EXERCISE REQUIREMENTS
In the provided text about the retail sub-lease dispute, what weekly fee does Yojo pay Mozart to use the goodwill, plant and equipment of the business?

PROVIDED TEXT
The definition of a retail tenancy dispute as meaning “any dispute under or about a retail shop lease dispute…” should be given its plain meaning according to the text, the context in which it is found and the object of the [RSL Act]. A retail tenancy dispute is not confined to a dispute under a lease. The dispute may be one “about” a lease. “About” given its ordinary definition means “on the subject of” or “concerning”, “with reference to” or “with regard to”.

  1. [34]
    The Tribunal went on to say that the connection between the dispute and the lease must ‘necessarily be a close one’.[19]
  2. [35]
    The sub-lease is the only document executed by the parties which purports to record the terms of their agreement or agreements and is consistent with the terms of the Nagel letter.
  3. [36]
    Clause 5 of the sub-lease provides ‘the additional clauses (if any) set out in the second appendix apply to this sub-lease’.
  4. [37]
    The second appendix to the sub-lease contains 13 clauses. Relevantly these provide:
    1. (a)
      Mozart grants Yojo a licence during the term of the sub-lease to use the goodwill, plant and equipment of the business for a licence fee of $1000 per week;[20]
    2. (b)
      The licence is for a period of 3 years commencing on 2 February 2015 or until termination or expiration of the head lease;[21]
    3. (c)
      Yojo is to pay a deposit of $30,000 to be applied to the purposes hereafter set out;[22]
    4. (d)
      Mozart grants Yojo an option to purchase the business for $130,000 on specified terms including that Yojo have ‘approval in writing of the landlord to the assignment of the head lease’ to Yojo;[23]
    5. (e)
      If the turnover of the business falls below $300,000 per annum (excluding GST) Mozart can terminate the licence and retain ‘as pre-estimated damages the deposit of $30,000’;[24]
    6. (f)
      If Yojo ceases to operate the business Mozart may terminate the licence and retain the deposit;[25] and
    7. (g)
      If the licence is terminated for any reason, the sub-lease terminates at the same time.[26]
  5. [38]
    In our view, there are a number of difficulties for Mozart denying that any of the clauses contained in the second appendix are not provisions arising under or about a retail shop lease, or about the use or occupation of a leased shop.
  6. [39]
    The second appendix is contained in a document titled ‘Lease/Sub-lease’ and its terms are expressed somewhat clumsily to ‘apply to the sub-lease’. If the provisions relating to the licence and option were intended to operate independently of the sub-lease it is a most unfortunate decision to incorporate them in the lease document rather than a separate one.

RECORDED INFORMATION
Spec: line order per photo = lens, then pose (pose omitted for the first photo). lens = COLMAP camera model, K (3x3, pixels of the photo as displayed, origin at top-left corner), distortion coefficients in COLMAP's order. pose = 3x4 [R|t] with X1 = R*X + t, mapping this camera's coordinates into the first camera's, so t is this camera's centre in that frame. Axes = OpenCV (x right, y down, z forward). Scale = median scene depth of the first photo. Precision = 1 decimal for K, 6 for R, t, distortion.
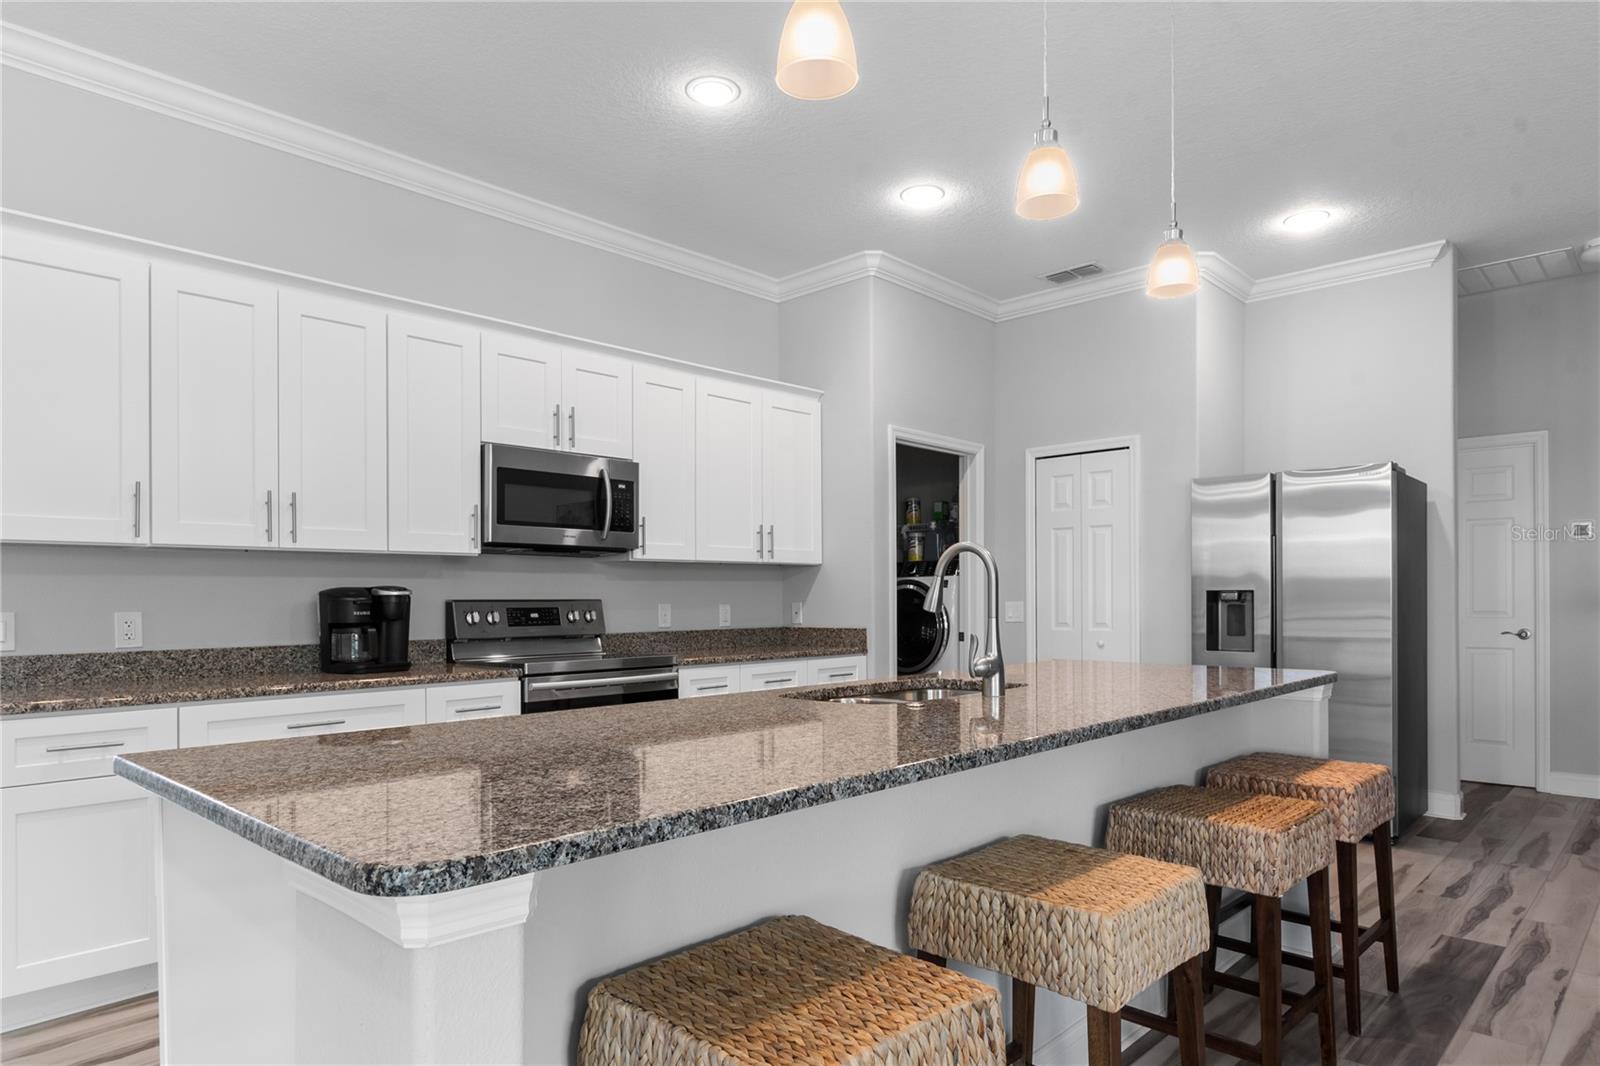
lens RADIAL K [[973.6, 0, 801.6], [0, 973.6, 586.8], [0, 0, 1]] dist [-0.001961, 0.000814]
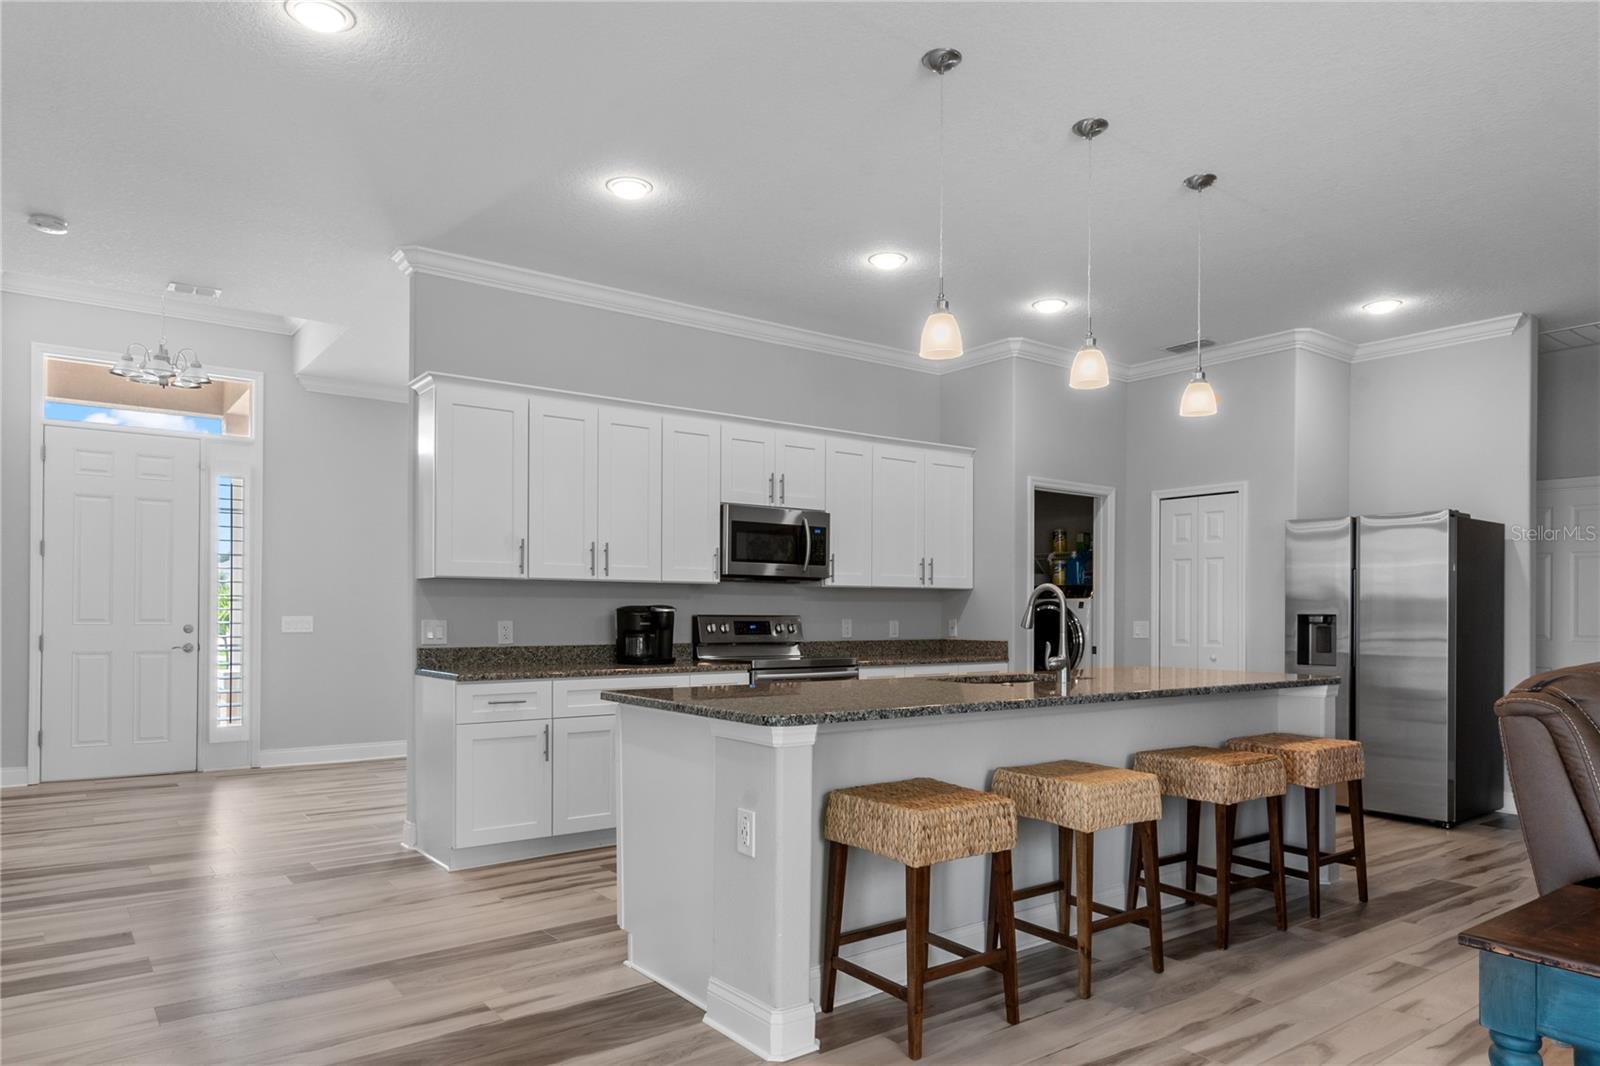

TASK RESULT
$1000 per week.